◆ **Rendered page images**:
***
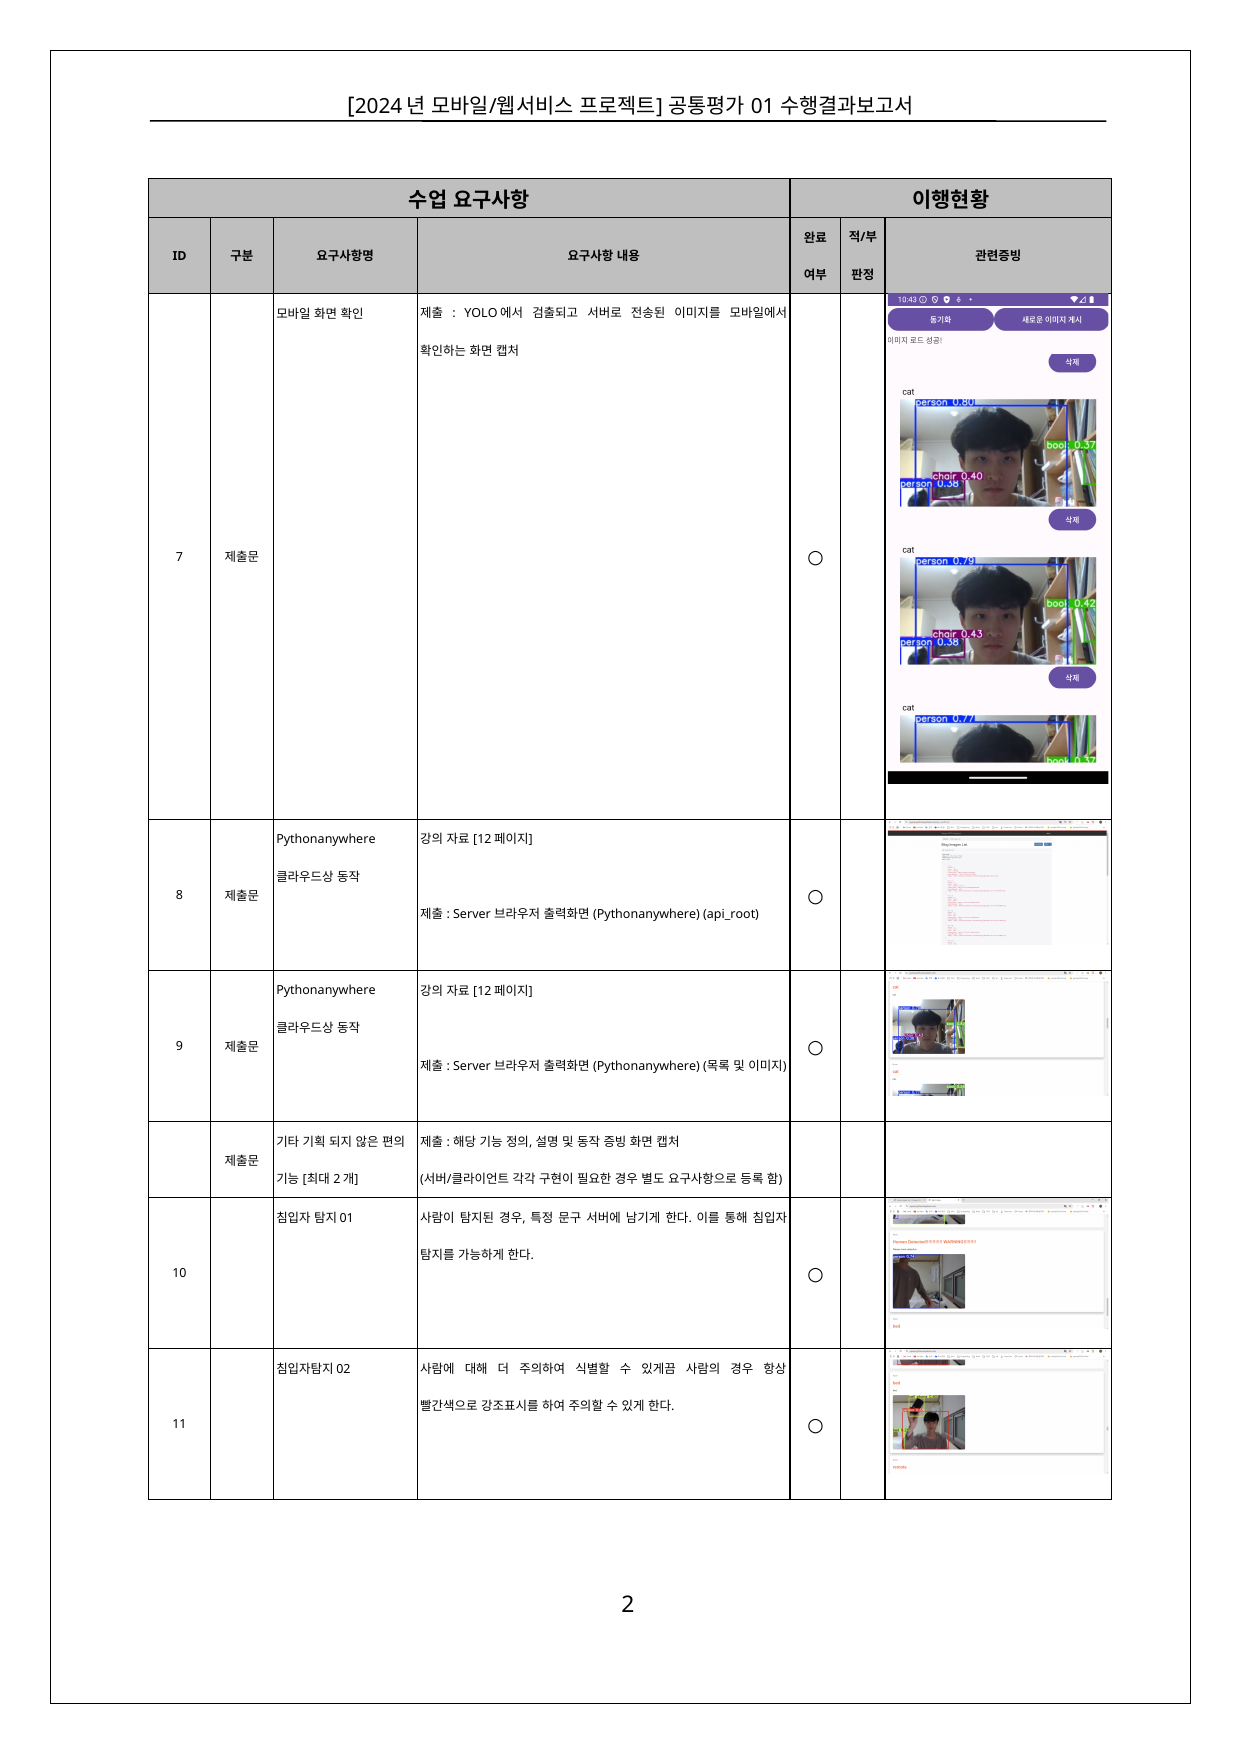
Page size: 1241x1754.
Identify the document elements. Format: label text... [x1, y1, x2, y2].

table_cell Pythonanywhere 클라우드상 동작 [274, 971, 417, 1121]
table_cell [841, 1198, 884, 1348]
picture [887, 293, 1109, 784]
table_header 수업 요구사항 [149, 179, 789, 217]
table_cell 기타 기획 되지 않은 편의 기능 [최대 2개] [274, 1122, 417, 1197]
table_cell ○ [791, 971, 840, 1121]
table_cell [886, 1122, 1111, 1197]
table_cell [886, 971, 1111, 1121]
table_cell 제출문 [211, 1122, 273, 1197]
table_cell [149, 1122, 210, 1197]
table_cell [841, 1122, 884, 1197]
table_cell ○ [791, 294, 840, 819]
table_cell [841, 820, 884, 970]
table_cell 요구사항 내용 [418, 218, 789, 293]
table_cell 제출문 [211, 971, 273, 1121]
table_cell 모바일 화면 확인 [274, 294, 417, 819]
table_cell 요구사항명 [274, 218, 417, 293]
table_cell [841, 971, 884, 1121]
table_cell 제출 : 해당 기능 정의, 설명 및 동작 증빙 화면 캡처 (서버/클라이언트 각각 구현이 필요한 경우 별도 요구사항으로 등록 함) [418, 1122, 789, 1197]
table_cell [886, 294, 1111, 819]
table_cell 제출 : YOLO에서 검출되고 서버로 전송된 이미지를 모바일에서 확인하는 화면 캡처 [418, 294, 789, 819]
picture [887, 820, 1109, 945]
table_cell ○ [791, 1349, 840, 1499]
table_cell [886, 1349, 1111, 1499]
table_header 이행현황 [791, 179, 1111, 217]
table_cell 구분 [211, 218, 273, 293]
table_cell [211, 1198, 273, 1348]
table_cell 11 [149, 1349, 210, 1499]
table_cell 침입자탐지02 [274, 1349, 417, 1499]
table_cell [841, 1349, 884, 1499]
table_cell 적/부 판정 [841, 218, 884, 293]
picture [887, 1198, 1109, 1329]
table_cell 10 [149, 1198, 210, 1348]
table_cell 강의 자료 [12페이지] 제출 : Server 브라우저 출력화면 (Pythonanywhere) (목록 및 이미지) [418, 971, 789, 1121]
table_cell 강의 자료 [12페이지] 제출 : Server 브라우저 출력화면 (Pythonanywhere) (api_root) [418, 820, 789, 970]
table_cell ID [149, 218, 210, 293]
table_cell [211, 1349, 273, 1499]
table_cell 사람에 대해 더 주의하여 식별할 수 있게끔 사람의 경우 항상 빨간색으로 강조표시를 하여 주의할 수 있게 한다. [418, 1349, 789, 1499]
table_cell 8 [149, 820, 210, 970]
table_cell [886, 1198, 1111, 1348]
table_cell 관련증빙 [886, 218, 1111, 293]
table_cell 7 [149, 294, 210, 819]
table_cell 침입자 탐지01 [274, 1198, 417, 1348]
table_cell ○ [791, 820, 840, 970]
picture [887, 1349, 1109, 1474]
table_cell ○ [791, 1198, 840, 1348]
table_cell 완료 여부 [791, 218, 840, 293]
table_cell [841, 294, 884, 819]
picture [887, 971, 1109, 1096]
table_cell [886, 820, 1111, 970]
table_cell 9 [149, 971, 210, 1121]
table_cell 사람이 탐지된 경우, 특정 문구 서버에 남기게 한다. 이를 통해 침입자 탐지를 가능하게 한다. [418, 1198, 789, 1348]
table_cell Pythonanywhere 클라우드상 동작 [274, 820, 417, 970]
table_cell [791, 1122, 840, 1197]
table_cell 제출문 [211, 294, 273, 819]
table_cell 제출문 [211, 820, 273, 970]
***
◆ **Activity**: Word for word, restate the records shown above, minus the pictures.

◆ **Output of the task**:
Page size: 1241x1754.
Identify the document elements. Format: label text... [x1, y1, x2, y2].

table_cell Pythonanywhere 클라우드상 동작 [274, 971, 417, 1121]
table_cell [841, 1198, 884, 1348]
picture [887, 293, 1109, 784]
table_header 수업 요구사항 [149, 179, 789, 217]
table_cell 기타 기획 되지 않은 편의 기능 [최대 2개] [274, 1122, 417, 1197]
table_cell ○ [791, 971, 840, 1121]
table_cell [886, 1122, 1111, 1197]
table_cell [886, 971, 1111, 1121]
table_cell 제출문 [211, 1122, 273, 1197]
table_cell [149, 1122, 210, 1197]
table_cell [841, 1122, 884, 1197]
table_cell ○ [791, 294, 840, 819]
table_cell [841, 820, 884, 970]
table_cell 요구사항 내용 [418, 218, 789, 293]
table_cell 제출문 [211, 971, 273, 1121]
table_cell 모바일 화면 확인 [274, 294, 417, 819]
table_cell 요구사항명 [274, 218, 417, 293]
table_cell [841, 971, 884, 1121]
table_cell 제출 : 해당 기능 정의, 설명 및 동작 증빙 화면 캡처 (서버/클라이언트 각각 구현이 필요한 경우 별도 요구사항으로 등록 함) [418, 1122, 789, 1197]
table_cell [886, 294, 1111, 819]
table_cell 제출 : YOLO에서 검출되고 서버로 전송된 이미지를 모바일에서 확인하는 화면 캡처 [418, 294, 789, 819]
picture [887, 820, 1109, 945]
table_cell ○ [791, 1349, 840, 1499]
table_cell [886, 1349, 1111, 1499]
table_header 이행현황 [791, 179, 1111, 217]
table_cell 구분 [211, 218, 273, 293]
table_cell [211, 1198, 273, 1348]
table_cell 11 [149, 1349, 210, 1499]
table_cell 침입자탐지02 [274, 1349, 417, 1499]
table_cell [841, 1349, 884, 1499]
table_cell 적/부 판정 [841, 218, 884, 293]
picture [887, 1198, 1109, 1329]
table_cell 10 [149, 1198, 210, 1348]
table_cell 강의 자료 [12페이지] 제출 : Server 브라우저 출력화면 (Pythonanywhere) (목록 및 이미지) [418, 971, 789, 1121]
table_cell 강의 자료 [12페이지] 제출 : Server 브라우저 출력화면 (Pythonanywhere) (api_root) [418, 820, 789, 970]
table_cell ID [149, 218, 210, 293]
table_cell [211, 1349, 273, 1499]
table_cell 사람에 대해 더 주의하여 식별할 수 있게끔 사람의 경우 항상 빨간색으로 강조표시를 하여 주의할 수 있게 한다. [418, 1349, 789, 1499]
table_cell 8 [149, 820, 210, 970]
table_cell [886, 1198, 1111, 1348]
table_cell 관련증빙 [886, 218, 1111, 293]
table_cell 7 [149, 294, 210, 819]
table_cell 침입자 탐지01 [274, 1198, 417, 1348]
table_cell ○ [791, 820, 840, 970]
picture [887, 1349, 1109, 1474]
table_cell ○ [791, 1198, 840, 1348]
table_cell 완료 여부 [791, 218, 840, 293]
table_cell [841, 294, 884, 819]
picture [887, 971, 1109, 1096]
table_cell [886, 820, 1111, 970]
table_cell 9 [149, 971, 210, 1121]
table_cell 사람이 탐지된 경우, 특정 문구 서버에 남기게 한다. 이를 통해 침입자 탐지를 가능하게 한다. [418, 1198, 789, 1348]
table_cell Pythonanywhere 클라우드상 동작 [274, 820, 417, 970]
table_cell [791, 1122, 840, 1197]
table_cell 제출문 [211, 294, 273, 819]
table_cell 제출문 [211, 820, 273, 970]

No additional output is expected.